The Queen is a stunning true crime novel that explores issues of race and class in America all while telling the fascinating story of Linda Taylor, a woman who rose to infamy in the 1970s and became known as “the welfare queen.” Taylor cheated the welfare system for years, but on top of that she was a kidnapper and possibly a murderer. And yet all the media seemed to focus on was the cases of welfare fraud, using Taylor’s story as a way to demonize poor black women. This book gets behind the myth of Taylor to look at who she was, what she did, and what has been done in her name.
America is meant to be a nation that welcomes immigrants, and yet xenophobia remains a constant problem in the United States. In historian Erika Lee’s America for Americans, the author looks at the history of xenophobia in this country to explain how it works, why it endures, and the devastating impact it has on America.

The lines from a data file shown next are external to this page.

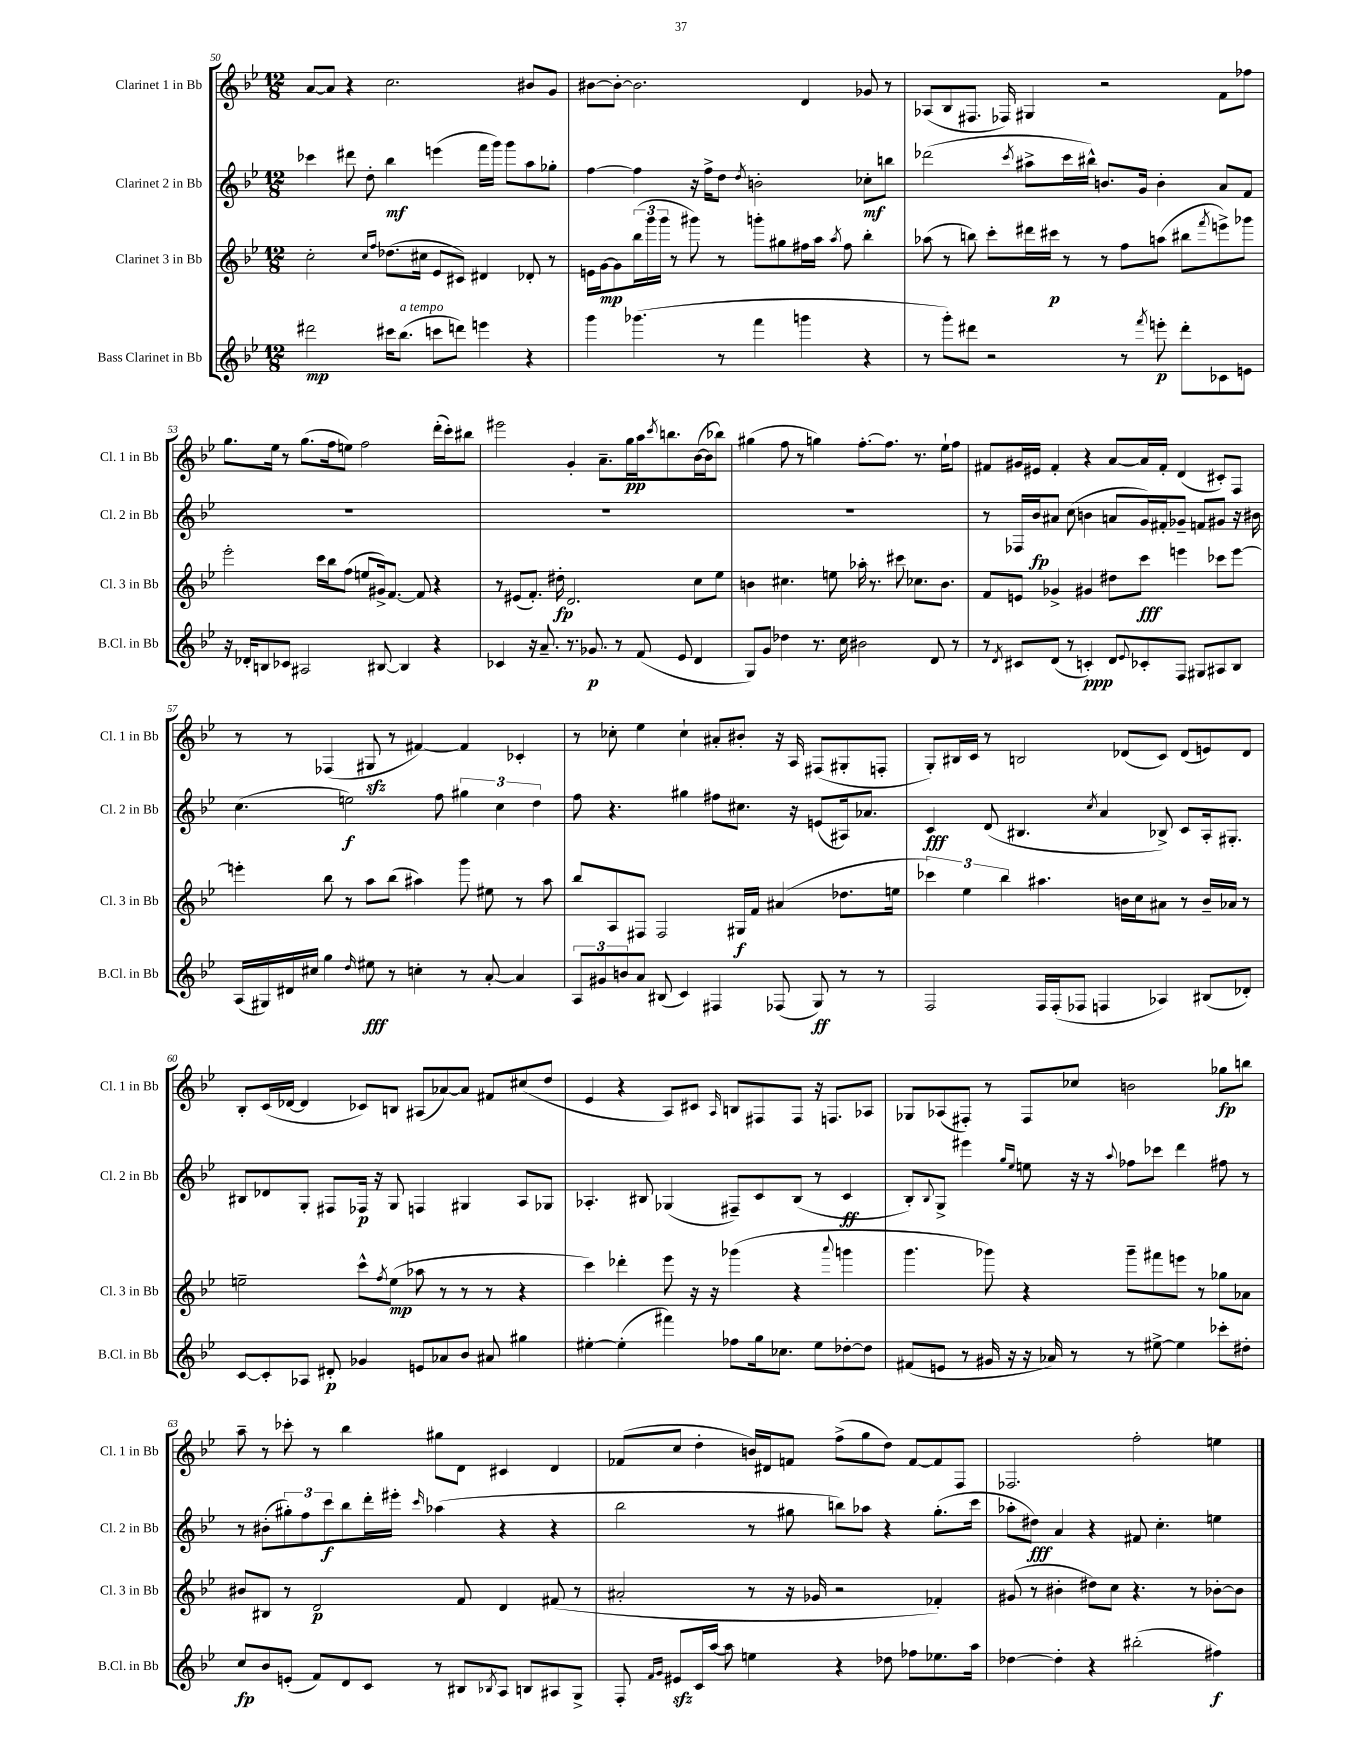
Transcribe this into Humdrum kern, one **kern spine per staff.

**kern	**kern	**kern	**kern
*staff4	*staff3	*staff2	*staff1
*clefG2	*clefG2	*clefG2	*clefG2
*k[b-e-]	*k[b-e-]	*k[b-e-]	*k[b-e-]
*M12/8	*M12/8	*M12/8	*M12/8
2ddd#\	2cc'\	4ccc-\	[8a/L
.	.	.	8a/]J
.	.	8ddd#\	4r
.	.	8dd'\	.
.	16qqcc/LL	.	.
.	16qqff/JJ	.	.
16ccc#\LK	(8.dd-\L	4bb-\	2.cc\
(8.bb-\J	.	.	.
.	16cc#\Jk	.	.
8ccc\L	8e-/L	(4eee\	.
8ddd\J)	8c#/J)	.	.
4eee\	4d#/	16fff\LL	.
.	.	16ggg\JJ)	.
.	.	8ggg\L	.
4r	8d-'/	8aa\	8b#/L
.	8r	8gg-'\J	8g/J
=	=	=	=
4ggg\	16e\LL	[4ff\	[8b#\L
.	[16g\J	.	.
.	8g\]	.	8b#'\_J
(4.ggg-\	(24bb-\L	4ff\]	2.b#\]
.	24ggg\	.	.
.	24ggg\JJ	.	.
.	8r	.	.
.	8ggg#\)	16r	.
.	.	16ff^\LK	.
8r	8r	8dd\J	.
.	.	8qdd/	.
4fff\	8ggg'\L	2b'\	.
.	8gg#\	.	.
4ggg\	16ff#\L	.	4d/
.	16aa\JJ	.	.
.	8qaa/	.	.
.	8ff#\	.	.
4r	4bb-'\	8cc-'\L	8g-/
.	.	8bb\J	8r
=	=	=	=
8r	(8aa-\	(2ddd-\	(8A-/L
8ggg'\L)	8r	.	8B-/
8ddd#\J	8bb\)	.	8.F#/J
2r	8ccc'\L	.	.
.	.	.	16F-/)
.	.	8qccc/	.
.	16ddd#\L	8aa#^\L	4G#/
.	16ccc#\JJ	.	.
.	8r	16ccc\L	.
.	.	16bb#^^\JJ)	.
.	8r	8.b/L	2r
8r	8ff\L	.	.
.	.	16g/Jk	.
8qfff/	.	.	.
8eee'\	(8aa\J	4b'\	.
8ddd#'\L	8bb#\L	.	.
.	8qfff/	.	.
8c-\	8eee^\)	8a/L	8f\L
8e\J	8ggg-\J	8f/J	8ff-\J
=	=	=	=
16r	2eee-'\	1.r	8.gg\L
16d-'/LK	.	.	.
8B/	.	.	.
.	.	.	16ee-\Jk
8c-/J	.	.	8r
2A#/	.	.	(8.gg\L
.	16ccc\LL	.	.
.	16bb-\J	.	16ff\k
.	(8ff\J	.	8ee\J)
.	8ee/L	.	2ff\
[8B#/	16g#^/k)	.	.
.	[8.f/J	.	.
4B#/]	.	.	.
.	8f/]	.	.
4r	4r	.	(16ddd'\LL
.	.	.	16ccc'\J)
.	.	.	8bb#\J
=	=	=	=
4c-/	8r	1.r	2eee#\
.	(8e#/L	.	.
16r	8.f'/J)	.	.
8.a~/	.	.	.
.	16dd#'\	.	.
8.r	2.d/	.	4g'/
8.g-/	.	.	.
.	.	.	8.a~\L
8r	.	.	.
.	.	.	16gg\L
(8f/	.	.	16aa\J
.	.	.	8qccc/
.	.	.	8.bb\
8e-/	.	.	.
4d/	8cc\L	.	([16b-\L
.	.	.	16b-\]J
.	8ee-\J	.	8bb-\J)
=	=	=	=
8G/L)	4b\	1.r	(4gg#\
8g/J	.	.	.
4dd-\	4.cc#\	.	8ff\
.	.	.	8r
8.r	.	.	4gg\)
.	8ee\	.	.
16cc\	.	.	.
2b#\	16aa-'\	.	[8.ff'\L
.	8.r	.	.
.	.	.	8.ff\]J
.	8ccc#\	.	.
.	8.cc-\L	.	8.r
8d/	.	.	.
.	8.b\J	.	16ee-`\LK
8r	.	.	8ff\J
=	=	=	=
8r	8f/L	8r	8f#/L
8qd/	.	.	.
8c#/L	8e/J	16F-/LL	16g#/L
.	.	16b-/J	16e#/JJ
(8d/J	4g-^/	8a#/J	4f#'/
8r	.	(8cc\	.
4c'/)	4g#/	4b\	4r
8d/L	8dd#\L	8a/L	[8a/L
8qqe-/	.	.	.
8c-'/	8ccc\J	16g/L)	16a/]L
.	.	16f#'/J	16f#'/JJ
8F/J	4eee\	8g-~/J	(4d/
8G#/L	.	8f/L	.
8A#/	8ccc-\L	8g#/J	8c#'/L)
8B-/J	[8eee\J	16r	8F/J
.	.	16b#\	.
=	=	=	=
(16A/LL	4eee'\]	(4.cc\	8r
16G#/)	.	.	.
16d#/	.	.	8r
16cc#/JJ	.	.	.
4gg\	8bb-\	.	(4F-/
.	8r	2ee\)	.
16qqdd/	.	.	.
8ee#\	8aa\L	.	8G#/
8r	(8bb-\J	.	8r
4cc'\	4aa#\)	.	[4f#/)
.	.	8ff\	.
8r	8ggg\	6gg#\	4f#/]
[8a'/	8ee#\	.	.
.	.	6cc\	.
4a/]	8r	.	4c-'/
.	.	6dd\	.
.	8aa#\	.	.
=	=	=	=
12A/L	8bb-/L	8ff\	8r
12g#/	.	.	.
.	8A/	4.r	8cc-'\
12b/	.	.	.
8a/J	8F#/J	.	4ee-\
(8B#/	2F#/	.	.
4c/)	.	4gg#\	4cc-`\
4F#/	.	8ff#\L	8a#'/L
.	16G#/LL	8.cc#\J	8b#'/J
.	16f/JJ	.	.
(8F-/	(4a#/	.	16r
.	.	16r	16A/
8G/)	.	(8e/L	(8F#/L
8r	8.dd-\L	16A#/k)	8G#'/
.	.	8.a-/J	.
8r	.	.	8F'/J
.	16ee\Jk	.	.
=	=	=	=
2F/	6ccc-\)	4c/	8G'/L)
.	.	.	16B#/L
.	6ee-\	.	.
.	.	.	16c/JJ
.	.	(8d/	8r
.	6bb-\	.	.
.	.	4.B#/	2B/
16F/LL	4.aa#\	.	.
(16F'/J	.	.	.
8F-/J	.	.	.
.	.	8qcc/	.
4F/	.	4a/	.
.	16b\LL	.	(8d-/L
.	16cc\J	.	.
4A-/)	8a#\J	8B-^/)	8c/J)
.	8r	8c/L	(8d-/L
(8B#/L	16b~/LL	16A'/k	8e/)
.	16a-/JJ	8.G#'/J	.
8d-'/J)	8r	.	8d-/J
=	=	=	=
[8c/L	2ee~\	8B#/L	8B-'/L
8c'/]	.	8d-/	(16c/L
.	.	.	[16d-/JJ
8A-/J	.	8G'/J	4d-/]
8d#'/	.	8F#/L	.
4g-/	8ccc^^\L	16F-/Jk	8c-/L)
.	.	16r	.
.	8qff/	.	.
.	(8ee\J	8G/	8B/J
8e/L	8aa-\	4F/	(8A#/L
8a-/	8r	.	[8a-/)
8b-/J	8r	4G#/	8a-/]J
8a#/	8r	.	8f#/L
4gg#\	4r	8A/L	(8cc#/
.	.	8G-/J	8dd/J
=	=	=	=
[4ee#'\	4ccc\)	4.A-'/	4e-/
(4ee#'\]	4ddd-'\	.	4r
.	.	8B#/	.
4fff#\)	8eee-\	(4G-/	8A/L)
.	16r	.	8c#/J
.	16r	.	.
.	.	.	16qqA/
8ff-\L	(4ggg-\	8F#~/L)	8B/L
16gg\k	.	8c/	8F#/
8.cc-\J	.	.	.
.	4r	(8B#/J	8F#/J
8ee#\L	.	8r	16r
.	.	.	8.F/L
.	8qqaaa/	.	.
[8dd-'\	4ggg\	4c/	.
8dd-\]J	.	.	8A-/J
=	=	=	=
(8f#/L	4.ggg\	8B-'/L)	8G-/L
.	.	8qqB-/	.
8e/J	.	8G^/J	(8A-/
8r	.	4eee#\	8F#'/J)
16g#/	8ggg-\)	.	8r
16r	.	.	.
.	.	16qqgg/LL	.
.	.	16qqee-/JJ	.
16r	4r	8ee\	8F#/L
16a-/)	.	.	.
8r	.	16r	8cc-/J
.	.	16r	.
.	.	8qqaa/	.
8r	8ggg-~\L	8ff-\L	2b\
[8ee#^\	8fff#\	8ccc-\J	.
4ee#\]	8eee\J	4ddd\	.
.	8r	.	.
8ccc-'\L	8gg-\L	8ff#\	8gg-\L
8dd#'\J	8a-\J	8r	8bb\J
=	=	=	=
8cc/L	8b#/L	8r	8aa~\
8b-/	8B#/J	(8b#'\L	8r
(8e'/J	8r	12gg#'\)	8ccc-'\
.	.	12ff\	.
8f/L)	2d/	.	8r
.	.	12ccc\	.
8d/	.	8bb-\	4bb-\
8c/J	.	16ddd'\L	.
.	.	16eee#'\JJ	.
.	.	16qqccc/	.
8r	.	(4aa-\	8gg#\L
8B#/L	8f/	.	8d\J
8qB-/	.	.	.
8A/J	4d/	4r	4c#/
8B/L	.	.	.
8A#/	(8f#/	4r	4d/
8G^/J	8r	.	.
=	=	=	=
8F'/	2a#'/	2bb-\	(8f-/L
16qqf/LL	.	.	.
16qqg/JJ	.	.	.
8e#/L	.	.	8cc/J
16c/L	.	.	4dd'\
[16aa/JJ	.	.	.
8aa\]	.	.	.
4ee\	8r	8r	16b/LL)
.	.	.	16d#/J
.	16r	8gg#\	8f/J
.	16g-/	.	.
4r	2r	8bb\L)	(8ff^\L
.	.	8aa-\J	8gg\
8dd-\	.	4r	8dd\J)
8ff-\L	.	.	[8f/L
8.ee-\	4f-'/)	(8.gg#'\L	8f/]
.	.	.	8F/J
16aa\Jk	.	16ccc\Jk	.
=	=	=	=
[4dd-\	(8g#/	8aa-'\L	2.F-/
.	8r	8dd#\J)	.
4dd-'\]	4b#'\	4a/	.
4r	8dd#\L)	4r	.
.	8cc\J	.	.
(2bb#'\	4.r	8f#/	2ff'\
.	.	4.cc'\	.
.	8r	.	.
4ff#\)	[8b-'\L	4ee\	4ee\
.	8b-\]J	.	.
==	==	==	==
*-	*-	*-	*-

Whether or not you’ve read Ibram X. Kendi’s Stamped from the Beginning, you should pick up a copy of Stamped: Racism, Antiracism, and You for yourself and everyone else on your holiday shopping list. This young adult nonfiction book, written by Kendi and Jason Reynolds, traces the history of racism and the narratives that have been used to justify slavery and the mistreatment of Black people in America. Yes, this book is heavily based on the research and work Kendi presented in Stamped from the Beginning, but with the help of co-author Reynolds, the young adult version has a fresh new voice that’s accessible, educational, and entertaining.
Here’s another great book to add to your holiday shopping list that’s part-memoir and part-true crime. Notes on a Silencing is Lacy Crawford's story of struggle to regain her sense of self after her traumatic experiences at a New England boarding school. When St. Paul's School was recently in the news for reports of sexual abuse on campus, Crawford is forced to relive her own experiences with abuse. When she was 15, the powerful and influential people at the boarding school had convinced her to remain silent about her abuse. But now that the investigation is uncovering years of institutional silencing to cover up cases just like hers, Crawford is forced to reexamine the magnitude of what happened to her.